§ Records
Start of Block

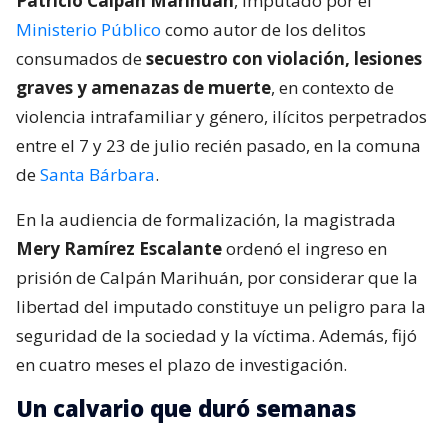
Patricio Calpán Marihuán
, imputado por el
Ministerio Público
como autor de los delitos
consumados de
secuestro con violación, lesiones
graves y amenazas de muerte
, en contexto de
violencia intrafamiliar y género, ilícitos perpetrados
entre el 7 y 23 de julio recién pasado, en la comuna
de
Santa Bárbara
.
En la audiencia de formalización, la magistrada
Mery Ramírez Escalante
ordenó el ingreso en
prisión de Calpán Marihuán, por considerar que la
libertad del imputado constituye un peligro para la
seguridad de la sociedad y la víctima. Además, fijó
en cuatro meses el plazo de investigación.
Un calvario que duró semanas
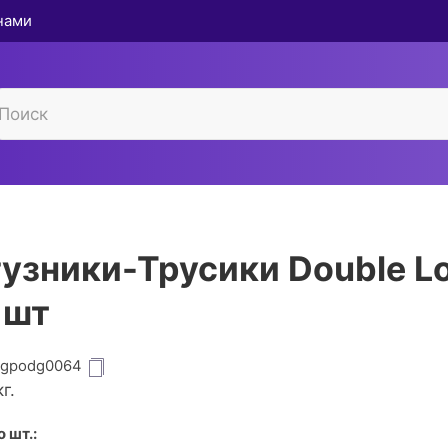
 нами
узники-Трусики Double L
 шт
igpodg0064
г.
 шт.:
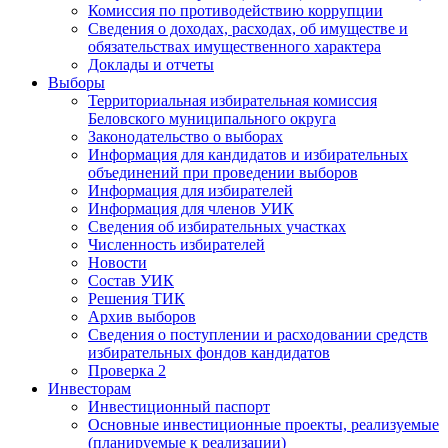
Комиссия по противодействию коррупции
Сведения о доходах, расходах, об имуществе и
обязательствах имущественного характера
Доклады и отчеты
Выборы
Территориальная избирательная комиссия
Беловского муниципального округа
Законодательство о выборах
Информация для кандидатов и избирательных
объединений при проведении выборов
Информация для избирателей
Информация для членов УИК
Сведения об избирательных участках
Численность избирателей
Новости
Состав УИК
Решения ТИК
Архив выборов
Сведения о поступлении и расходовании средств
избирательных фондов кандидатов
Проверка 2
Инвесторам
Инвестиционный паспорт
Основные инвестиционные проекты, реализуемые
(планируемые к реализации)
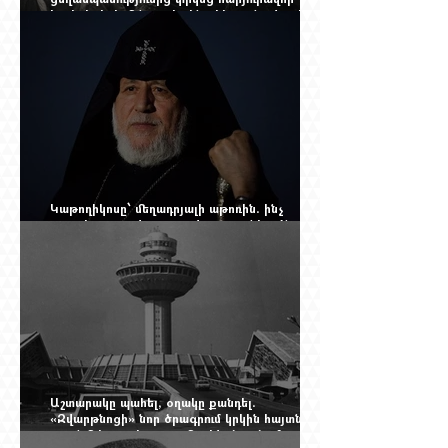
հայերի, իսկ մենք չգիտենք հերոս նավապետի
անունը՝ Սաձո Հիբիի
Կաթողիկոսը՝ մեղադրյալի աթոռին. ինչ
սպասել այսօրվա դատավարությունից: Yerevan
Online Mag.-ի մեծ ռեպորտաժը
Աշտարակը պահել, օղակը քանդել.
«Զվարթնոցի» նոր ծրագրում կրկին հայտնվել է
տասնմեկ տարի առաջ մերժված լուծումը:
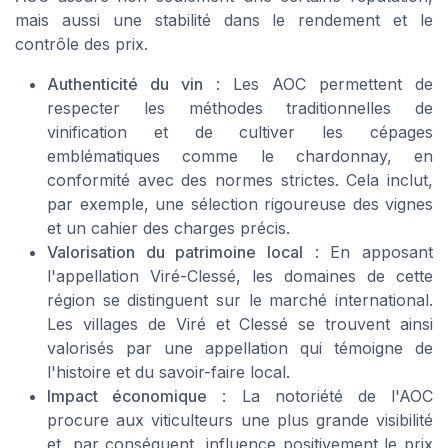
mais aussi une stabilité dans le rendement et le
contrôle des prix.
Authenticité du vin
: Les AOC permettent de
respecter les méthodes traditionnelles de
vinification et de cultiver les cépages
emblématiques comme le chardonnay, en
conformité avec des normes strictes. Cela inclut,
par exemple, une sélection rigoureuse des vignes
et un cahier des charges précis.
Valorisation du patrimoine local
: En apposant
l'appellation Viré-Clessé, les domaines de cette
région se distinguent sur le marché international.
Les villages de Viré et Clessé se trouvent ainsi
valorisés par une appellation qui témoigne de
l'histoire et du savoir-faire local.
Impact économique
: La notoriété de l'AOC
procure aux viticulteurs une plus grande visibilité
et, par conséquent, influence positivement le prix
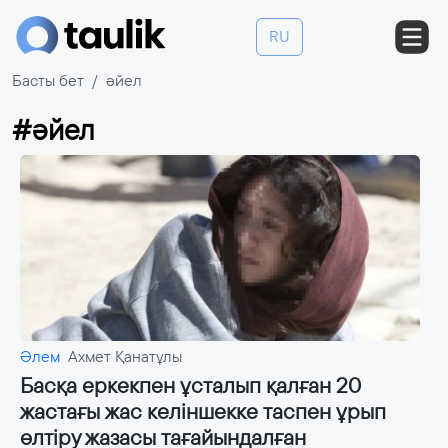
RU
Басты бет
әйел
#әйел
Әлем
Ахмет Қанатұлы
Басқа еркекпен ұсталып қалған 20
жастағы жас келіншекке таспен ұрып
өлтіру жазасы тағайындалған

End of Block
Start of Block

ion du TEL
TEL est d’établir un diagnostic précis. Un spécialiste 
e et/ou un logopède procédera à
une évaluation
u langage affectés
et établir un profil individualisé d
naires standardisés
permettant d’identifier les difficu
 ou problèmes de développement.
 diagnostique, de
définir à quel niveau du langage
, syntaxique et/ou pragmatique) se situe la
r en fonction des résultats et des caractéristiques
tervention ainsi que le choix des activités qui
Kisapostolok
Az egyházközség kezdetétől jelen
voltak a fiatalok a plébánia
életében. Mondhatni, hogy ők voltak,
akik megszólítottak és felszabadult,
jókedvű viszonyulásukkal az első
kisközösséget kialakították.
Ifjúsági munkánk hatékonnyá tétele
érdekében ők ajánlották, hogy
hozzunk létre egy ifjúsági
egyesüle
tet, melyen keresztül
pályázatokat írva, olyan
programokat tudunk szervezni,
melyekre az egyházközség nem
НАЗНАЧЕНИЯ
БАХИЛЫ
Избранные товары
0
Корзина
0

End of Block

Copy the records from the line containing "հայերի, իսկ մենք չգիտենք հերոս նավապետի" up to and including the line containing "տասնմեկ տարի առաջ", reproducing each line as it appears.

§ Solution to this problem
հայերի, իսկ մենք չգիտենք հերոս նավապետի
անունը՝ Սաձո Հիբիի
Կաթողիկոսը՝ մեղադրյալի աթոռին. ինչ
սպասել այսօրվա դատավարությունից: Yerevan
Online Mag.-ի մեծ ռեպորտաժը
Աշտարակը պահել, օղակը քանդել.
«Զվարթնոցի» նոր ծրագրում կրկին հայտնվել է
տասնմեկ տարի առաջ մերժված լուծումը:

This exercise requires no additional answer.